I don't quite get the whole "emo" thing. But I like this group. Sometimes.
lineup: Jeremy Enigk (vocals, guitar, keyboards, bass), William Goldsmith (drums), Dan Hoerner (guitar, vocals). with Nate Mendel (bass) on the first two. Following their breakup, the rhythm guys joined the Foo Fighters and Hoerner joined Dashboard Confessional. Way to make wise career choices, guys.
review index: Diary / LP2 / How It Feels to be Something On / The Rising Tide
missing albums: Live.
apex: The Rising Tide
Best songs: Seven, Song About an Angel, In Circles, 47
Worst songs: uh...
So is this emo? Guitar-rock with a guy singing his heart out? I dunno. I'm just going to ignore that whole "emo" tag for the rest of this page.
Anyway, at this early point of their career, they didn't exactly grasp the concept of "diversity". Every song pretty much follows the same "energetic guitars and drumming + high-pitched angsty singing". Not that that's a bad thing, mind you -- it's just, shall we say, a little monochromatic. 50 minutes of the same thing over and over gets a bit old. There are some fun highlights in the first half: well... pretty much the first four tracks. And they do dare to switch up the formula with a little minor-key piano-led tune called "Pheurton Skeurto" (whatever, don't ask me, I didn't name it). I'd comment on the lyrics, but I have no idea what's being sung. I'd also come up with a decent way to end this review, but I have no idea how to do that. Half-assed? Me? Never!

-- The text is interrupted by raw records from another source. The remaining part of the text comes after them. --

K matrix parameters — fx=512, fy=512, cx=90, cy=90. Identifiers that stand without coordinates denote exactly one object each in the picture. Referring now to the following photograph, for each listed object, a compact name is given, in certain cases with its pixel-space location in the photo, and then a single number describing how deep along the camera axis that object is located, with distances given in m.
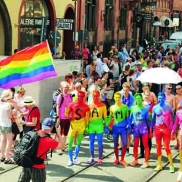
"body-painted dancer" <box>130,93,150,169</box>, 10.75
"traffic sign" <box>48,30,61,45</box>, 19.08
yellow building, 23.61
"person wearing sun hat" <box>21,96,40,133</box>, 9.90
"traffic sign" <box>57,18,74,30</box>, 19.12
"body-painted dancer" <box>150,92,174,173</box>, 10.41
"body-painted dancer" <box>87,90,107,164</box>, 10.77
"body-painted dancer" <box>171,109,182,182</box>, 10.02
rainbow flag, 10.80
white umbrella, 13.40
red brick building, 33.47
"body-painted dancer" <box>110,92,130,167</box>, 10.81
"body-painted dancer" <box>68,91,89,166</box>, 10.70
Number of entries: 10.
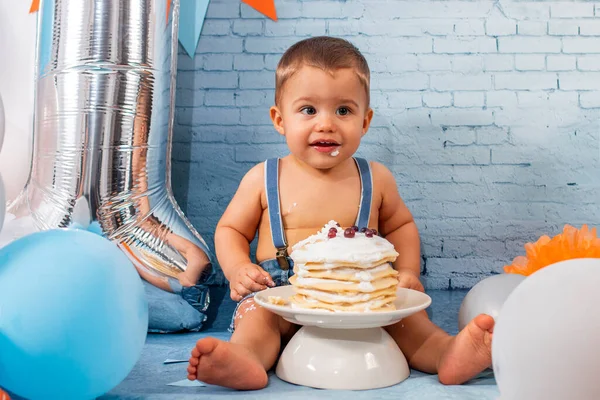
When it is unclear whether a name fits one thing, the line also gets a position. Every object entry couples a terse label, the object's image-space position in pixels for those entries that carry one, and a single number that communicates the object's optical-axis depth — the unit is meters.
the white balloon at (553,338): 0.83
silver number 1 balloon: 1.63
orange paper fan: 1.47
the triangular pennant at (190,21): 2.22
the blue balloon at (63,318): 0.99
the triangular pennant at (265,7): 2.22
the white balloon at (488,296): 1.37
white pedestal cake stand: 1.18
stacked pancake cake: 1.18
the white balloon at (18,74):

Best songs: Friday, Theo B
Worst songs: bah.
Zen koan: What's the sound of a band breaking up?
The best answer I can think of is LP2. For whatever reasons, the band decided to split, but not before putting this record together. And judging from the contents, it's probably a good thing they did break up. Continuing in the vein of Diary Substitute, they fail to capture the same je ne sais quoi (translation: "I am pretentious") that made the previous record uh... fairly good. Problems include the lack of ear-catching melodies and the fact that they named a song after its time signature ("5/4"). If that's not indicative of a problem, I don't know what is.
There are a few highlights, though: the opening duology of "Friday" and "Theo B" are passable imitations of record 1, and "8" (what is with the numerical titles?!) is a fairly interesting song, chunka-chunka guitars and all. But on the whole the album's just a collection of interchangeable guitar-rock songs that don't do a whole lot.
Best songs: Pillars, Guitar and Video Games, Two Promises
Worst songs: The Prophet
Okay, so a few years and they've gotten the whole breaking-up thing out of their system, so they're back together (less the bass player) and are back to playing music that isn't totally generic and boring -- one need only look to the opening track "Pillars", one of those kickass trademark Sunny Day Real Estate dynamic-happy rock tunes. I still have no idea what the guy's singing about, and the difficult-to-read typography in the liner notes doesn't help. But who cares when the music is good? Right?
There's nine other songs on here. I don't want to go through them all, so I'll pick out a few. "The Prophet" -- Yes has shown us that any song called "The Prophet" will be bad. "Guitar and Video Games" is awesome, because video games are indeed awesome. As are guitars. But I really don't get some of these song titles -- "How It Feels to be Something On"? Something on what? And "The Shark's Own Private Fuck"? Am I alone when I say: huh?! I guess we sometimes just have to accept these things.
Album's pretty good, by the way.
Best songs: Killed By An Angel, One, Disappear, The Rising Tide
Worst songs: none
Okay, so where'd this come from? Apparently someone informed the SDREsters that yes, there are instruments other than the electric guitar, bass, and drums. So they went out and investigated this strange world of things like acoustic guitars, pianos, string sections, and -- gasp -- even synthesizers. Don't get me wrong, this is still a red-blooded (well, aside from Jeremy's keening vocals) guitar-rock album, but for once they've managed to balance that with some diversity in the songwriting and production. Add to that some ass-kickingly-great songwriting and you've got the makings of a great record. I'll admit, the fleshed-out sound can be bombastic at times, but if people can like Zeppelin albums, then, well, they can like this thing too.
Songs? Plenty of them. "Rain Song" excellently displays the new production style of this album, "Killed By An Angel" is one of those SDRE album-opening rock anthem things, "The Rising Tide" ends the album with a gorgeous atmospheric coda, "One" and "Disappear" are catchy-as-fruit-basket rock tracks, and so on. A couple songs on the second half aren't that great ("Tearing at My Heart" and "Television"), but overall, I'm willing to put this one up as a highlight of 2000. Try it? Why not?